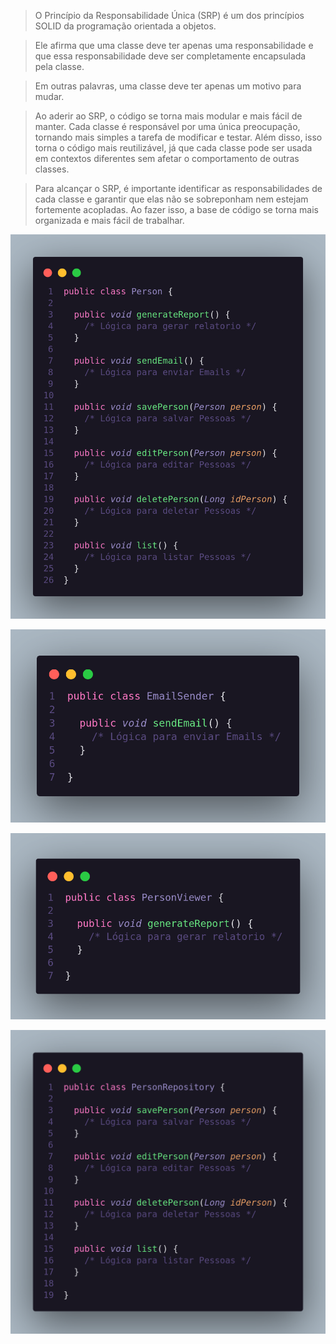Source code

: >O Princípio da Responsabilidade Única (SRP) é um dos princípios SOLID da programação orientada a objetos. 

>Ele afirma que uma classe deve ter apenas uma responsabilidade e que essa responsabilidade deve ser completamente encapsulada pela classe. 

>Em outras palavras, uma classe deve ter apenas um motivo para mudar.

>Ao aderir ao SRP, o código se torna mais modular e mais fácil de manter. Cada classe é responsável por uma única preocupação, tornando mais simples a tarefa de modificar e testar. Além disso, isso torna o código mais reutilizável, já que cada classe pode ser usada em contextos diferentes sem afetar o comportamento de outras classes.

>Para alcançar o SRP, é importante identificar as responsabilidades de cada classe e garantir que elas não se sobreponham nem estejam fortemente acopladas. Ao fazer isso, a base de código se torna mais organizada e mais fácil de trabalhar.


![Alt text](exemplo_ruim.png)

![Alt text](exemplo_bom_emailSender.png)

![Alt text](exemplo_bom_PersonViewer.png)

![Alt text](exemplo_bom_PersonRepository.png)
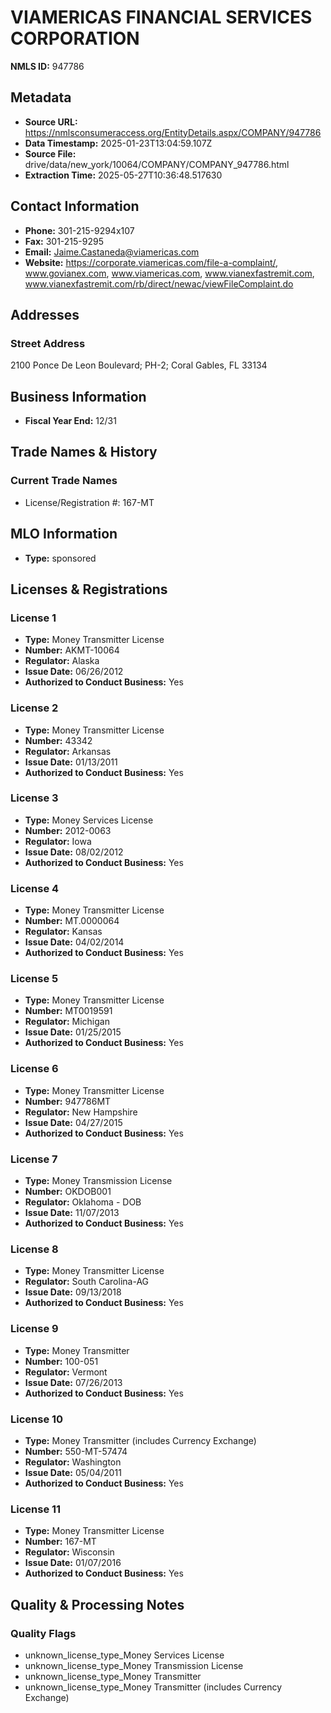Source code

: # VIAMERICAS FINANCIAL SERVICES CORPORATION

**NMLS ID:** 947786

## Metadata
- **Source URL:** https://nmlsconsumeraccess.org/EntityDetails.aspx/COMPANY/947786
- **Data Timestamp:** 2025-01-23T13:04:59.107Z
- **Source File:** drive/data/new_york/10064/COMPANY/COMPANY_947786.html
- **Extraction Time:** 2025-05-27T10:36:48.517630

## Contact Information
- **Phone:** 301-215-9294x107
- **Fax:** 301-215-9295
- **Email:** Jaime.Castaneda@viamericas.com
- **Website:** https://corporate.viamericas.com/file-a-complaint/, www.govianex.com, www.viamericas.com, www.vianexfastremit.com, www.vianexfastremit.com/rb/direct/newac/viewFileComplaint.do

## Addresses
### Street Address
2100 Ponce De Leon Boulevard; PH-2; Coral Gables, FL 33134

## Business Information
- **Fiscal Year End:** 12/31

## Trade Names & History
### Current Trade Names
- License/Registration #: 167-MT

## MLO Information
- **Type:** sponsored

## Licenses & Registrations

### License 1
- **Type:** Money Transmitter License
- **Number:** AKMT-10064
- **Regulator:** Alaska
- **Issue Date:** 06/26/2012
- **Authorized to Conduct Business:** Yes

### License 2
- **Type:** Money Transmitter License
- **Number:** 43342
- **Regulator:** Arkansas
- **Issue Date:** 01/13/2011
- **Authorized to Conduct Business:** Yes

### License 3
- **Type:** Money Services License
- **Number:** 2012-0063
- **Regulator:** Iowa
- **Issue Date:** 08/02/2012
- **Authorized to Conduct Business:** Yes

### License 4
- **Type:** Money Transmitter License
- **Number:** MT.0000064
- **Regulator:** Kansas
- **Issue Date:** 04/02/2014
- **Authorized to Conduct Business:** Yes

### License 5
- **Type:** Money Transmitter License
- **Number:** MT0019591
- **Regulator:** Michigan
- **Issue Date:** 01/25/2015
- **Authorized to Conduct Business:** Yes

### License 6
- **Type:** Money Transmitter License
- **Number:** 947786MT
- **Regulator:** New Hampshire
- **Issue Date:** 04/27/2015
- **Authorized to Conduct Business:** Yes

### License 7
- **Type:** Money Transmission License
- **Number:** OKDOB001
- **Regulator:** Oklahoma - DOB
- **Issue Date:** 11/07/2013
- **Authorized to Conduct Business:** Yes

### License 8
- **Type:** Money Transmitter License
- **Regulator:** South Carolina-AG
- **Issue Date:** 09/13/2018
- **Authorized to Conduct Business:** Yes

### License 9
- **Type:** Money Transmitter
- **Number:** 100-051
- **Regulator:** Vermont
- **Issue Date:** 07/26/2013
- **Authorized to Conduct Business:** Yes

### License 10
- **Type:** Money Transmitter (includes Currency Exchange)
- **Number:** 550-MT-57474
- **Regulator:** Washington
- **Issue Date:** 05/04/2011
- **Authorized to Conduct Business:** Yes

### License 11
- **Type:** Money Transmitter License
- **Number:** 167-MT
- **Regulator:** Wisconsin
- **Issue Date:** 01/07/2016
- **Authorized to Conduct Business:** Yes

## Quality & Processing Notes
### Quality Flags
- unknown_license_type_Money Services License
- unknown_license_type_Money Transmission License
- unknown_license_type_Money Transmitter
- unknown_license_type_Money Transmitter (includes Currency Exchange)
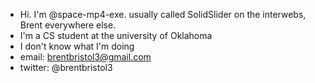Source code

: - Hi. I'm @space-mp4-exe. usually called SolidSlider on the interwebs, Brent everywhere else.
- I'm a CS student at the university of Oklahoma
- I don't know what I'm doing
- email: brentbristol3@gmail.com
- twitter: @brentbristol3
<!---
space-mp4-exe/space-mp4-exe is a ✨ special ✨ repository because its `README.md` (this file) appears on your GitHub profile.
You can click the Preview link to take a look at your changes.
--->
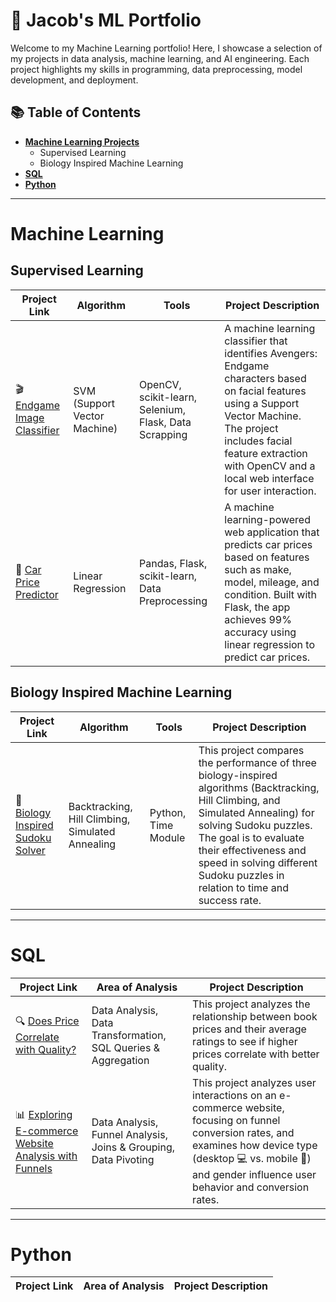 # 🧠 Jacob's ML Portfolio
Welcome to my Machine Learning portfolio! Here, I showcase a selection of my projects in data analysis, machine learning, and AI engineering. Each project highlights my skills in programming, data preprocessing, model development, and deployment.

## 📚 Table of Contents
- [**Machine Learning Projects**](#machine-learning)
  - Supervised Learning
  - Biology Inspired Machine Learning
- [**SQL**](#sql)
- [**Python**](#python)
<!--
  - Unsupervised Learning
  - Reinforced Learning
  - Deep Learning
  - Time Series Analysis
  - Ensemble Methods
  -->


  <!--
- Visualization
- Data Manipulation & Cleaning
- Data Preprocessing & Feature Engineering
- Cloud Computing?
- Big Data?
-->


***

# Machine Learning

## Supervised Learning

| Project Link | Algorithm | Tools | Project Description |
|---|---|---|---|
| 🎬 [Endgame Image Classifier](https://github.com/JacobV2001/Avengers-EndGame-Image-Classification) | SVM (Support Vector Machine) | OpenCV, scikit-learn, Selenium, Flask, Data Scrapping | A machine learning classifier that identifies Avengers: Endgame characters based on facial features using a Support Vector Machine. The project includes facial feature extraction with OpenCV and a local web interface for user interaction. |
| 🚗 [Car Price Predictor](https://github.com/JacobV2001/Car_Prices_Predictor) | Linear Regression | Pandas, Flask, scikit-learn, Data Preprocessing | A machine learning-powered web application that predicts car prices based on features such as make, model, mileage, and condition. Built with Flask, the app achieves 99% accuracy using linear regression to predict car prices. |

## Biology Inspired Machine Learning

| Project Link | Algorithm | Tools | Project Description |
|---|---|---|---|
| 🧩 [Biology Inspired Sudoku Solver](https://github.com/JacobV2001/Artificial-Intelligence-Projects/tree/main/Sudoku_Solver) | Backtracking, Hill Climbing, Simulated Annealing | Python, Time Module | This project compares the performance of three biology-inspired algorithms (Backtracking, Hill Climbing, and Simulated Annealing) for solving Sudoku puzzles. The goal is to evaluate their effectiveness and speed in solving different Sudoku puzzles in relation to time and success rate. |


<!--
## Unsupervised Learning

| Project Link | Algorithm | Tools | Project Description |
|---|---|---|---|


##  Reinforced Learning

| Project Link | Algorithm | Tools | Project Description |
|---|---|---|---|
-->

***

# SQL 


| Project Link | Area of Analysis | Project Description | 
| --- | --- | --- |
| 🔍 [Does Price Correlate with Quality?](https://github.com/JacobV2001/DS_Books_SQL_Analysis) | Data Analysis, Data Transformation, SQL Queries & Aggregation | This project analyzes the relationship between book prices and their average ratings to see if higher prices correlate with better quality. |
| 📊 [Exploring E-commerce Website Analysis with Funnels](https://github.com/JacobV2001/E-Commerse_-SQL_Analysis/tree/main) | Data Analysis, Funnel Analysis, Joins & Grouping, Data Pivoting | This project analyzes user interactions on an e-commerce website, focusing on funnel conversion rates, and examines how device type (desktop 💻 vs. mobile 📱) and gender influence user behavior and conversion rates. |

***

# Python 

| Project Link | Area of Analysis | Project Description | 
|---|---|---|
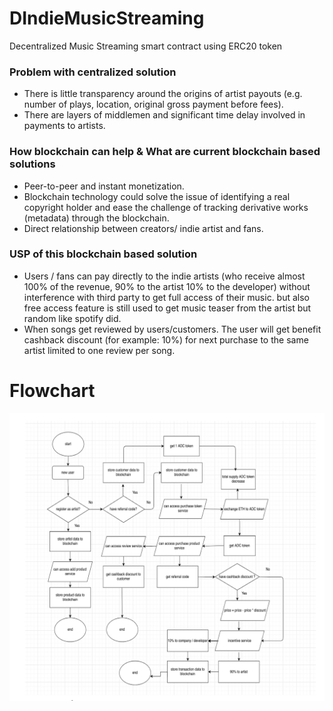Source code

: # DIndieMusicStreaming
Decentralized Music Streaming smart contract using ERC20 token

### Problem with centralized solution

* There is little transparency around the origins of artist payouts (e.g. number of plays, location, original gross payment before fees).
* There are layers of middlemen and significant time delay involved in payments to artists.

### How blockchain can help & What are current blockchain based solutions

* Peer-to-peer and instant monetization.
* Blockchain technology  could solve the  issue  of identifying a real copyright  holder  and  ease the  challenge  of tracking  derivative  works  (metadata)  through  the  blockchain. 
* Direct relationship between creators/ indie artist and fans.

### USP of this blockchain based solution

* Users / fans can pay directly to the indie artists (who receive almost 100% of the revenue, 90% to the artist 10% to the developer) without interference with third party to get full access of their music. but also free access feature is still used to get music teaser from the artist but random like spotify did.
* When songs get reviewed by users/customers. The user will get benefit cashback discount (for example: 10%) for next purchase to the same artist limited to one review per song.
  
# Flowchart

![Flowchart](https://github.com/andresudi/DIndieMusicStreaming/blob/master/flowchart.png)
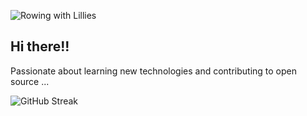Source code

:  ![Rowing with Lillies](https://i.giphy.com/media/v1.Y2lkPTc5MGI3NjExZWN1b3hhOWltaG41Zmx6NG1zeWppNm4wc2wwdGhmOWMzZ2drYW9jayZlcD12MV9pbnRlcm5hbF9naWZfYnlfaWQmY3Q9dg/iqU07uixfQCjzr9aEd/giphy.gif)
##                        Hi there!!
                     
Passionate about learning new technologies and contributing to open source ...

![GitHub Streak](https://github-readme-streak-stats.herokuapp.com/?user=niylii&theme=dark)
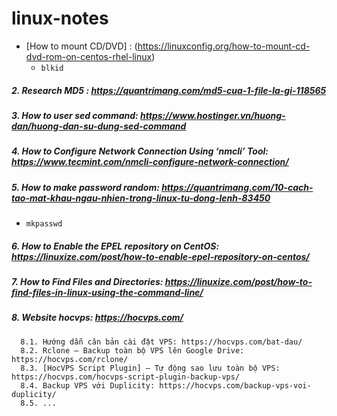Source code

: # linux-notes
- [How to mount CD/DVD] : (https://linuxconfig.org/how-to-mount-cd-dvd-rom-on-centos-rhel-linux)
  - `blkid`
##### 2. Research MD5 : https://quantrimang.com/md5-cua-1-file-la-gi-118565
##### 3. How to user sed command: https://www.hostinger.vn/huong-dan/huong-dan-su-dung-sed-command
##### 4. How to Configure Network Connection Using ‘nmcli’ Tool: https://www.tecmint.com/nmcli-configure-network-connection/
##### 5. How to make password random: https://quantrimang.com/10-cach-tao-mat-khau-ngau-nhien-trong-linux-tu-dong-lenh-83450
  - `mkpasswd`
##### 6. How to Enable the EPEL repository on CentOS: https://linuxize.com/post/how-to-enable-epel-repository-on-centos/
##### 7. How to Find Files and Directories: https://linuxize.com/post/how-to-find-files-in-linux-using-the-command-line/
##### 8. Website hocvps: https://hocvps.com/
      8.1. Hướng dẫn căn bản cài đặt VPS: https://hocvps.com/bat-dau/
      8.2. Rclone – Backup toàn bộ VPS lên Google Drive: https://hocvps.com/rclone/
      8.3. [HocVPS Script Plugin] – Tự động sao lưu toàn bộ VPS: https://hocvps.com/hocvps-script-plugin-backup-vps/
      8.4. Backup VPS với Duplicity: https://hocvps.com/backup-vps-voi-duplicity/
      8.5. ...
      
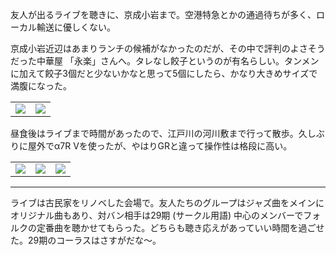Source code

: 友人が出るライブを聴きに、京成小岩まで。空港特急とかの通過待ちが多く、ローカル輸送に優しくない。

京成小岩近辺はあまりランチの候補がなかったのだが、その中で評判のよさそうだった中華屋
「永楽」さんへ。タレなし餃子というのが有名らしい。タンメンに加えて餃子3個だと少ないかなと思って5個にしたら、かなり大きめサイズで満腹になった。

<table>
  <tr>
    <td><img src="https://photos.apkas.net/medium/202504/20250413-3X000531.webp" /></td>
    <td><img src="https://photos.apkas.net/medium/202504/20250413-3X000532.webp" /></td>
  </tr>
</table>

昼食後はライブまで時間があったので、江戸川の河川敷まで行って散歩。久しぶりに屋外でα7R Vを使ったが、やはりGRと違って操作性は格段に高い。

<table>
  <tr>
    <td><img src="https://photos.apkas.net/medium/202504/20250413-AR500040.webp" /></td>
    <td><img src="https://photos.apkas.net/medium/202504/20250413-AR500045.webp" /></td>
    <td><img src="https://photos.apkas.net/medium/202504/20250413-AR500046.webp" /></td>
  </tr>
</table>

---

ライブは古民家をリノベした会場で。友人たちのグループはジャズ曲をメインにオリジナル曲もあり、対バン相手は29期 (サークル用語) 中心のメンバーでフォルクの定番曲を聴かせてもらった。どちらも聴き応えがあっていい時間を過ごせた。29期のコーラスはさすがだな〜。
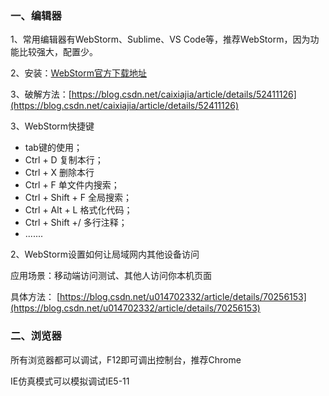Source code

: ### 一、编辑器

1、常用编辑器有WebStorm、Sublime、VS Code等，推荐WebStorm，因为功能比较强大，配置少。

2、安装：[WebStorm官方下载地址](https://www.jetbrains.com/webstorm/)

3、破解方法：[https://blog.csdn.net/caixiajia/article/details/52411126](https://blog.csdn.net/caixiajia/article/details/52411126)

3、WebStorm快捷键

* tab键的使用；
* Ctrl + D  复制本行；
* Ctrl + X  删除本行
* Ctrl + F  单文件内搜索；
* Ctrl + Shift + F  全局搜索；
* Ctrl + Alt + L  格式化代码；
* Ctrl + Shift +/  多行注释；
* .......

2、WebStorm设置如何让局域网内其他设备访问

应用场景：移动端访问测试、其他人访问你本机页面

具体方法： [https://blog.csdn.net/u014702332/article/details/70256153](https://blog.csdn.net/u014702332/article/details/70256153)

### 二、浏览器

所有浏览器都可以调试，F12即可调出控制台，推荐Chrome

IE仿真模式可以模拟调试IE5-11

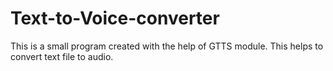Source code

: # Text-to-Voice-converter
This is a small program created with the help of GTTS module. This helps to convert text file to audio.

Task brief>
The answer is the run of lines above from the line containing "- **Number:** MT.0000064" through the line containing "### License 8", copied exactly and alone.

Answer box>
- **Number:** MT.0000064
- **Regulator:** Kansas
- **Issue Date:** 04/02/2014
- **Authorized to Conduct Business:** Yes

### License 5
- **Type:** Money Transmitter License
- **Number:** MT0019591
- **Regulator:** Michigan
- **Issue Date:** 01/25/2015
- **Authorized to Conduct Business:** Yes

### License 6
- **Type:** Money Transmitter License
- **Number:** 947786MT
- **Regulator:** New Hampshire
- **Issue Date:** 04/27/2015
- **Authorized to Conduct Business:** Yes

### License 7
- **Type:** Money Transmission License
- **Number:** OKDOB001
- **Regulator:** Oklahoma - DOB
- **Issue Date:** 11/07/2013
- **Authorized to Conduct Business:** Yes

### License 8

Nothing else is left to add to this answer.